======== PROVIDED INFORMATION

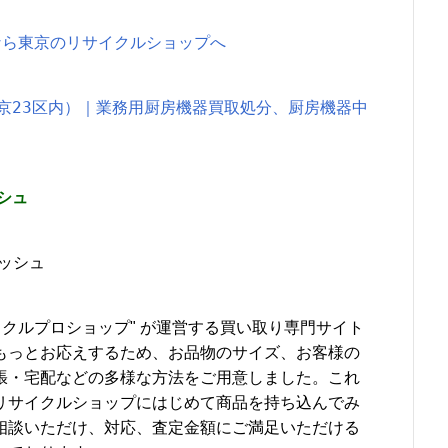
なら東京のリサイクルショップへ
京23区内）｜業務用厨房機器買取処分、厨房機器中
シュ
イクルプロショップ" が運営する買い取り専門サイト
もっとお応えするため、お品物のサイズ、お客様の
張・宅配などの多様な方法をご用意しました。これ
リサイクルショップにはじめて商品を持ち込んでみ
相談いただけ、対応、査定金額にご満足いただける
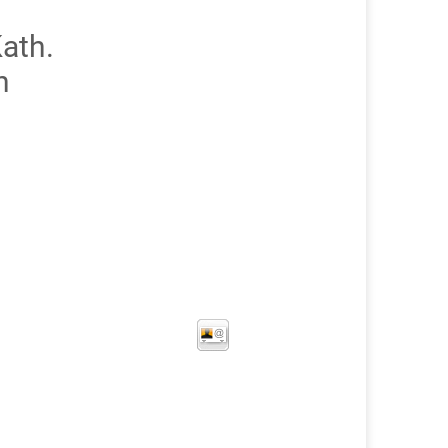
ath.
n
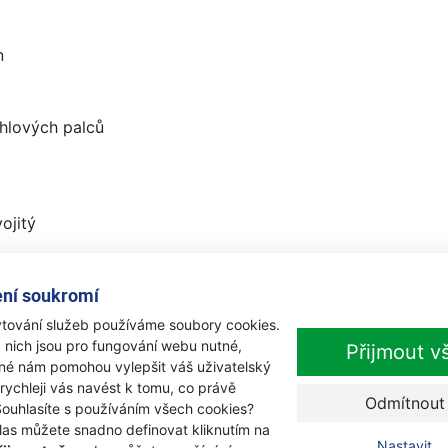
n
hlových palců
ojitý
ní soukromí
tování služeb používáme soubory cookies.
 nich jsou pro fungování webu nutné,
Přijmout v
iné nám pomohou vylepšit váš uživatelský
 rychleji vás navést k tomu, co právě
Odmítnout
Souhlasíte s používáním všech cookies?
ečko
las můžete snadno definovat kliknutím na
Nastavit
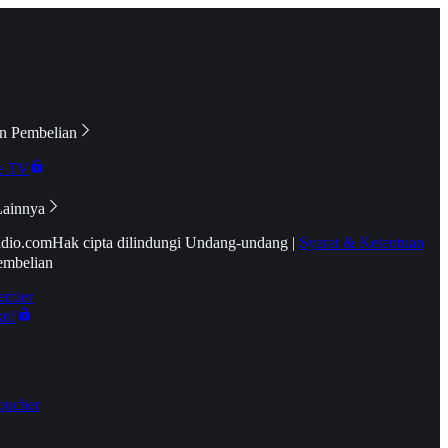
n Pembelian
e TV
Lainnya
idio.com
Hak cipta dilindungi Undang-undang
|
Syarat & Ketentuan
embelian
emier
tif
oucher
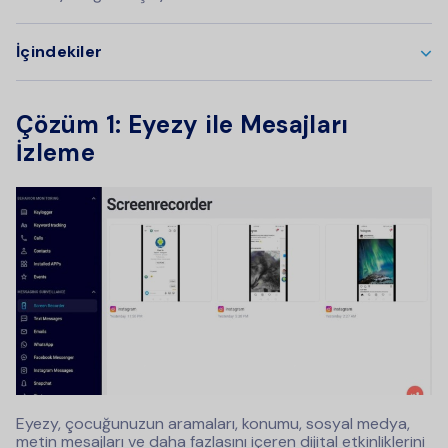
İçindekiler
Çözüm 1: Eyezy ile Mesajları
İzleme
Eyezy, çocuğunuzun aramaları, konumu, sosyal medya,
metin mesajları ve daha fazlasını içeren dijital etkinliklerini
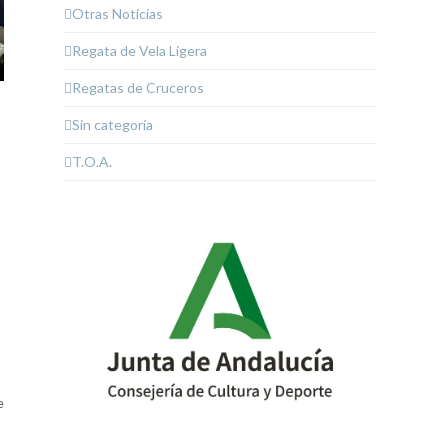
Otras Noticias
Regata de Vela Ligera
Regatas de Cruceros
Sin categoría
T.O.A.
e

================

■ PROBLEM REQUIREMENTS
Collect the lines of the records that include the string "Eyezy".

■ EXERCISE RESPONSE
Çözüm 1: Eyezy ile Mesajları
Eyezy, çocuğunuzun aramaları, konumu, sosyal medya,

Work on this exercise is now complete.